DATA SUPPLIED:
★ ★ ★ ★ ★ ★ ★
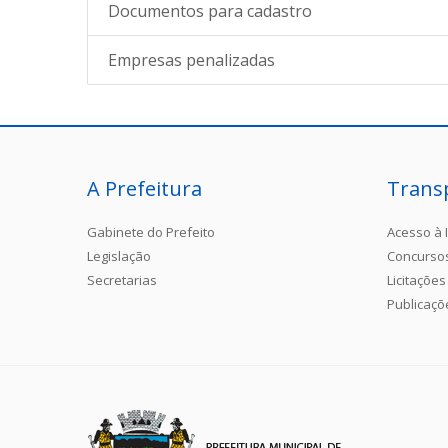
Documentos para cadastro
Empresas penalizadas
A Prefeitura
Trans
Gabinete do Prefeito
Acesso à 
Legislação
Concurso
Secretarias
Licitações
Publicaçõ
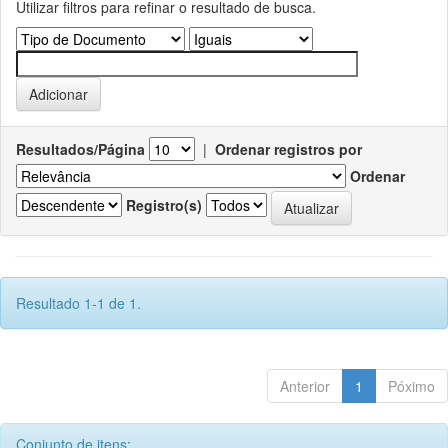
Utilizar filtros para refinar o resultado de busca.
Resultados/Página
|
Ordenar registros por
Ordenar
Registro(s)
Resultado 1-1 de 1.
Anterior
1
Póximo
Conjunto de itens:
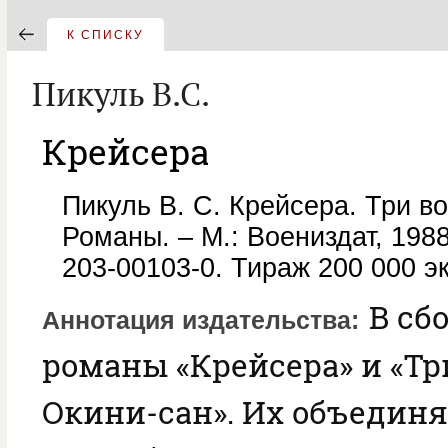
К СПИСКУ
Пикуль В.С.
Крейсера
Пикуль В. С. Крейсера. Три в
Романы. – М.: Воениздат, 1988
203-00103-0. Тираж 200 000 эк
В сб
Аннотация издательства
романы «Крейсера» и «Тр
Окини-сан». Их объединя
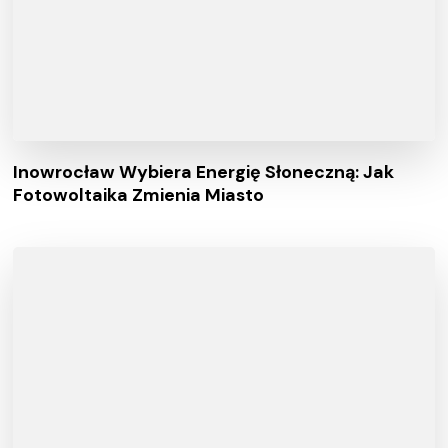
Inowrocław Wybiera Energię Słoneczną: Jak
Fotowoltaika Zmienia Miasto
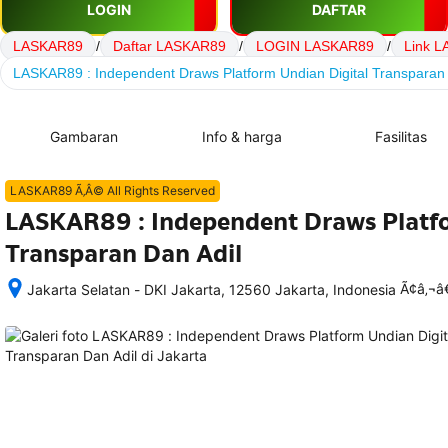
LOGIN
DAFTAR
LASKAR89
/
Daftar LASKAR89
/
LOGIN LASKAR89
/
Link 
LASKAR89 : Independent Draws Platform Undian Digital Transparan 
Gambaran
Info & harga
Fasilitas
LASKAR89 Ã‚Â© All Rights Reserved
LASKAR89 : Independent Draws Platfo
Transparan Dan Adil
Ã¢â‚¬
Jakarta Selatan - DKI Jakarta, 12560 Jakarta, Indonesia
Setelah 
memesan, 
semua 
rincian 
akomodasi 
termasuk 
nomor 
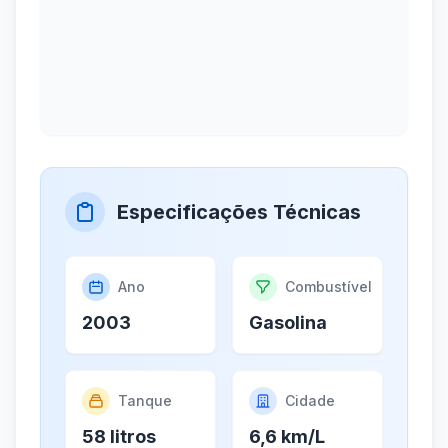
Especificações Técnicas
Ano
Combustível
2003
Gasolina
Tanque
Cidade
58 litros
6,6 km/L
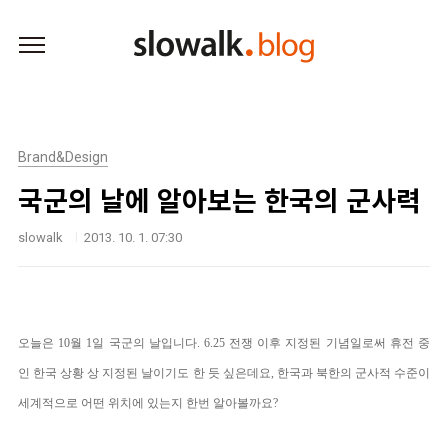
본문 바로가기
Brand&Design
국군의 날에 알아보는 한국의 군사력
slowalk
2013. 10. 1. 07:30
오늘은 10월 1일 국군의 날입니다.
6.25 전쟁 이후 지정된 기념일로써 휴전 중
인 한국 상황 상 지정된 날이기도 한 듯 싶은데요, 한국과 북한의 군사적 수준이
세계적으로 어떤 위치에 있는지 한번 알아볼까요?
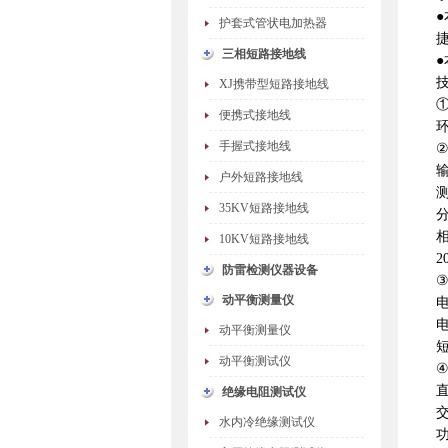
护套式管状电加热器
三相短路接地线
XJ携带型短路接地线
便携式接地线
环
手握式接地线
输
户外短路接地线
测
35KV短路接地线
分
相
10KV短路接地线
2
防雷检测仪器设备
动平衡测量仪
电
动平衡测量仪
短
动平衡测试仪
直
绝缘电阻测试仪
交
水内冷绝缘测试仪
功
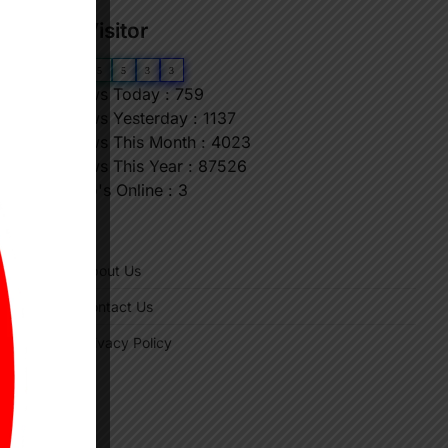
Our Visitor
⟶
0
6
5
5
3
3
Views Today : 759
Views Yesterday : 1137
Views This Month : 4023
Views This Year : 87526
Who's Online : 3
"
About Us
Contact Us
Privacy Policy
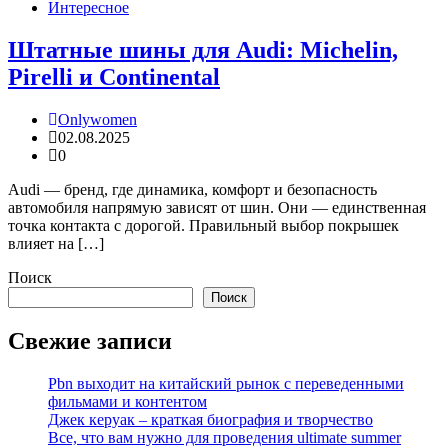
Интересное
Штатные шины для Audi: Michelin,
Pirelli и Continental
Onlywomen
02.08.2025
0
Audi — бренд, где динамика, комфорт и безопасность
автомобиля напрямую зависят от шин. Они — единственная
точка контакта с дорогой. Правильный выбор покрышек
влияет на […]
Поиск
Поиск
Свежие записи
Pbn выходит на китайский рынок с переведенными
фильмами и контентом
Джек керуак – краткая биография и творчество
Все, что вам нужно для проведения ultimate summer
★ ★ ★ ★ ★ ★ ★
WHAT YOU WILL DO: With the images left out, set down every entry exactly.

SOLUTION BELOW:
Documentos para cadastro
Empresas penalizadas
A Prefeitura
Trans
Gabinete do Prefeito
Acesso à 
Legislação
Concurso
Secretarias
Licitações
Publicaçõ
Utilizar filtros para refinar o resultado de busca.
Resultados/Página
|
Ordenar registros por
Ordenar
Registro(s)
Resultado 1-1 de 1.
Anterior
1
Póximo
Conjunto de itens:
К СПИСКУ
Пикуль В.С.
Крейсера
Пикуль В. С. Крейсера. Три в
Романы. – М.: Воениздат, 1988
203-00103-0. Тираж 200 000 эк
В сб
Аннотация издательства
романы «Крейсера» и «Тр
Окини-сан». Их объединя
Inowrocław Wybiera Energię Słoneczną: Jak
Fotowoltaika Zmienia Miasto
LOGIN
DAFTAR
LASKAR89
/
Daftar LASKAR89
/
LOGIN LASKAR89
/
Link 
LASKAR89 : Independent Draws Platform Undian Digital Transparan 
Gambaran
Info & harga
Fasilitas
LASKAR89 Ã‚Â© All Rights Reserved
LASKAR89 : Independent Draws Platfo
Transparan Dan Adil
Ã¢â‚¬
Jakarta Selatan - DKI Jakarta, 12560 Jakarta, Indonesia
Setelah 
memesan, 
semua 
rincian 
akomodasi 
termasuk 
nomor 
Especificações Técnicas
Ano
Combustível
2003
Gasolina
Tanque
Cidade
58 litros
6,6 km/L
본문 바로가기
Brand&Design
국군의 날에 알아보는 한국의 군사력
slowalk
2013. 10. 1. 07:30
오늘은 10월 1일 국군의 날입니다.
6.25 전쟁 이후 지정된 기념일로써 휴전 중
인 한국 상황 상 지정된 날이기도 한 듯 싶은데요, 한국과 북한의 군사적 수준이
세계적으로 어떤 위치에 있는지 한번 알아볼까요?
护套式管状电加热器
三相短路接地线
XJ携带型短路接地线
便携式接地线
环
手握式接地线
输
户外短路接地线
测
35KV短路接地线
分
相
10KV短路接地线
2
防雷检测仪器设备
动平衡测量仪
电
动平衡测量仪
短
动平衡测试仪
直
绝缘电阻测试仪
交
水内冷绝缘测试仪
功
Our Visitor
⟶
0
6
5
5
3
3
Views Today : 759
Views Yesterday : 1137
Views This Month : 4023
Views This Year : 87526
Who's Online : 3
"
About Us
Contact Us
Privacy Policy
Интересное
Штатные шины для Audi: Michelin,
Pirelli и Continental
Onlywomen
02.08.2025
0
Audi — бренд, где динамика, комфорт и безопасность
автомобиля напрямую зависят от шин. Они — единственная
точка контакта с дорогой. Правильный выбор покрышек
влияет на […]
Поиск
Поиск
Свежие записи
Pbn выходит на китайский рынок с переведенными
фильмами и контентом
Джек керуак – краткая биография и творчество
Все, что вам нужно для проведения ultimate summer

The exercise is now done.